Miss Byron à Miss Selby.

Samedi 4 Mars.

Sir Hargrave Pollexfen est venu voir ce matin M. Reves, ou lui a déclaré du moins que cette visite étoit pour lui ; mais étant malheureusement en bas, je n’ai pu me dispenser, sans impolitesse, d’entendre ce qu’il avoit à dire.

Il a proposé d’aller au Château de Selby pour implorer le pardon de toute ma famille, mais les objections de M. Reves lui ont fait perdre cette pensée. Il n’a cherché, s’il faut l’en croire, à me voir chez Mylady Williams, que dans la vue de s’attacher réguliérement à me rendre ses soins, sur le portrait qu’on lui avoit fait de moi ; & ce n’étoit pas la premiere fois qu’il en eût desiré l’occasion. Il s’étoit déterminé un jour à rendre une visite formelle à mon Oncle Selby en Northampton-Shire, & son équipage étoit prêt, lorsqu’il avoit appris que mon Oncle étoit venu à Londres avec M. & Mme Reves. Là-dessus, il s’étoit rendu à Petersborough, dans l’intention de faire l’ouverture de ses sentimens à M. Deane, pour lequel on l’avoit informé de notre confiance : mais l’ayant trouvé parti pour Cambridge, il avoit pris la résolution d’éprouver sa fortune avec moi, & de venir à Londres avec d’autant plus de confiance, qu’on l’avoit assuré que ma famille se reposoit de mon choix sur moi-même, & qu’il se voyoit en état de me faire des offres dont celles d’aucun de ses Concurrens ne pouvoient approcher. Ainsi ses vues n’étoient pas précipitées, & ne venoient pas de la seule impression que j’avois faite sur lui chez Mylady Williams, quoiqu’il avouât que ses sentimens s’étoient assez échauffés tout d’un coup pour lui en faire hâter la déclaration.

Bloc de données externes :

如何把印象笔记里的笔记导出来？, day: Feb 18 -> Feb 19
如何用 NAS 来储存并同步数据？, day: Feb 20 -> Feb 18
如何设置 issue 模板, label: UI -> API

Il regardoit, m’a-t-il dit, comme le plus grand de tous ses malheurs, de m’avoir causé de si violens déplaisirs ; il a répété toutes les raisons prises de son amour, de ses souffrances & de son repentir, & sur-tout de l’effort qu’il a fait sur lui-même pour oublier des injures beaucoup plus sanglantes, & qui n’étoient que trop visibles. J’ai répondu que j’avois souffert plus que lui, quoique les marques en fussent moins apparentes ; que je n’avois pas laissé de lui pardonner en faveur de l’accommodement qui avoit succédé entre mon Protecteur & lui, (Protecteur ? a-t-il interrompu en se mordant les levres ;) mais qu’il avoit connu mes sentimens avant sa barbare entreprise : & je l’ai prié de renoncer pour jamais à moi. Il devoit m’excuser, ai-je ajouté, si je lui déclarois que j’étois résolue de ne le revoir jamais.

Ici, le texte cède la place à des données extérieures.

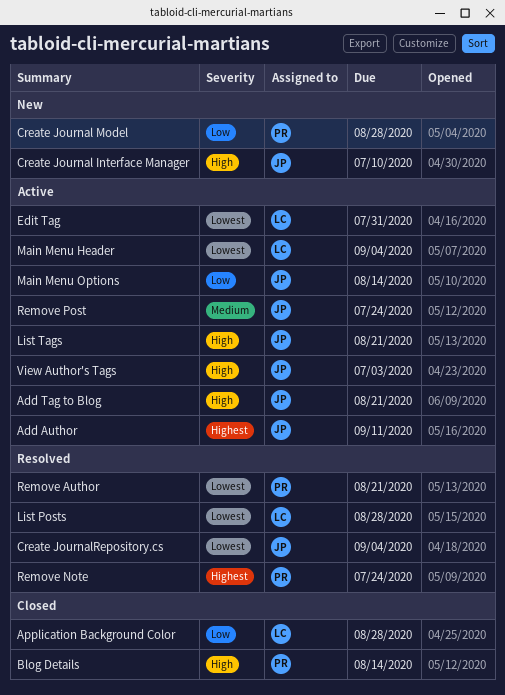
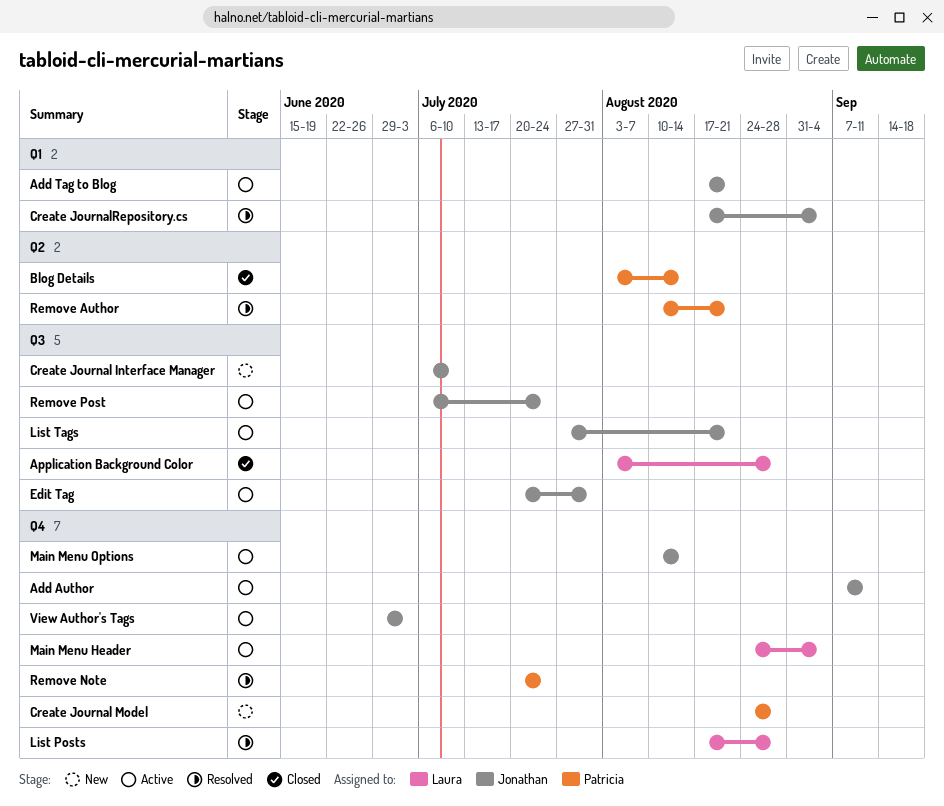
Edit Tag, owner: Laura -> Jonathan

Cette conversation a duré plus long-tems. M. & Mme Reves gardoient un profond silence. Enfin il m’a pressée de lui garantir du moins que M. Greville ni M. Fenwick, ne l’emporteroient pas sur lui ; & pour me faire envisager apparemment d’autres difficultés dans l’avenir, il m’a protesté que sa téméraire démarche étoit venue principalement de la crainte qu’il avoit eue de se voir supplanté par M. Greville. Je lui ai dit que rien ne m’obligeoit à des promesses de cette nature, mais que M. Reves l’ayant assuré, pour se délivrer de ses instances, qu’il croyoit cette crainte sans fondement, je ne pensois point à le contredire.

Avant qu’il m’ait été possible de congédier cet homme importun, on est venu l’avertir que M. Bagenhall & M. Jordan le demandoient. Il n’a pas fait difficulté de nous avouer qu’ils étoient amenés par l’espérance de me voir, ni de me demander en grace un quart-d’heure pour eux & pour lui. J’étois déterminée à me retirer. Mais avec la même hardiesse, il a donné ordre au Laquais de les introduire, & M. Reves ne s’y étant point opposé, ils sont entrés presqu’aussi-tôt.

Ces deux Étrangers se sont présentés fort civilement, & toute leur conduite s’est soutenue avec la même décence. Comme ils venoient dans la résolution de m’applaudir, ils n’ont pas voulu que leur attente fût trompée. Mais on ne peut rien ajouter à l’éloge qu’ils ont fait tous deux de Sir Charles Grandisson ; & je ne dissimule point que le sujet m’a rendu leur compagnie plus supportable. Il me semble qu’une profusion de louanges doit embarrasser l’ame la plus vaine, mais c’est un des plus doux plaisirs du monde d’entendre louer publiquement, dans leur absence, ceux pour lesquels on est prévenu d’une forte estime, sur-tout lorsqu’on leur a des obligations dont on peut faire l’aveu sans honte. Ce qui m’a plu beaucoup dans M. Bagenhall, c’est de lui avoir entendu dire, du ton le plus sérieux, que la conduite de Sir Charles, qu’il a nommée plus d’une fois noble & divine, avoit fait tant d’impression, non-seulement sur lui, mais sur M. Merceda, qu’ils étoient résolus tous deux de changer de vie, quoiqu’ils aient été fort éloignés, a-t-il ajouté, d’être les plus méchans hommes du monde.

Ces quatre Amis doivent dîner aujourd’hui chez Sir Charles. Mais Sir Hargrave n’en marque pas autant de joie que les autres, & doutoit même encore s’il pourroit prendre assez sur lui pour s’y trouver. Mr Jordan se fait honneur d’avoir ménagé l’invitation, sur une légere ouverture de Sir Charles, & déclare qu’il ne veut perdre aucune occasion pour se lier plus étroitement avec un homme qu’il fait profession d’admirer.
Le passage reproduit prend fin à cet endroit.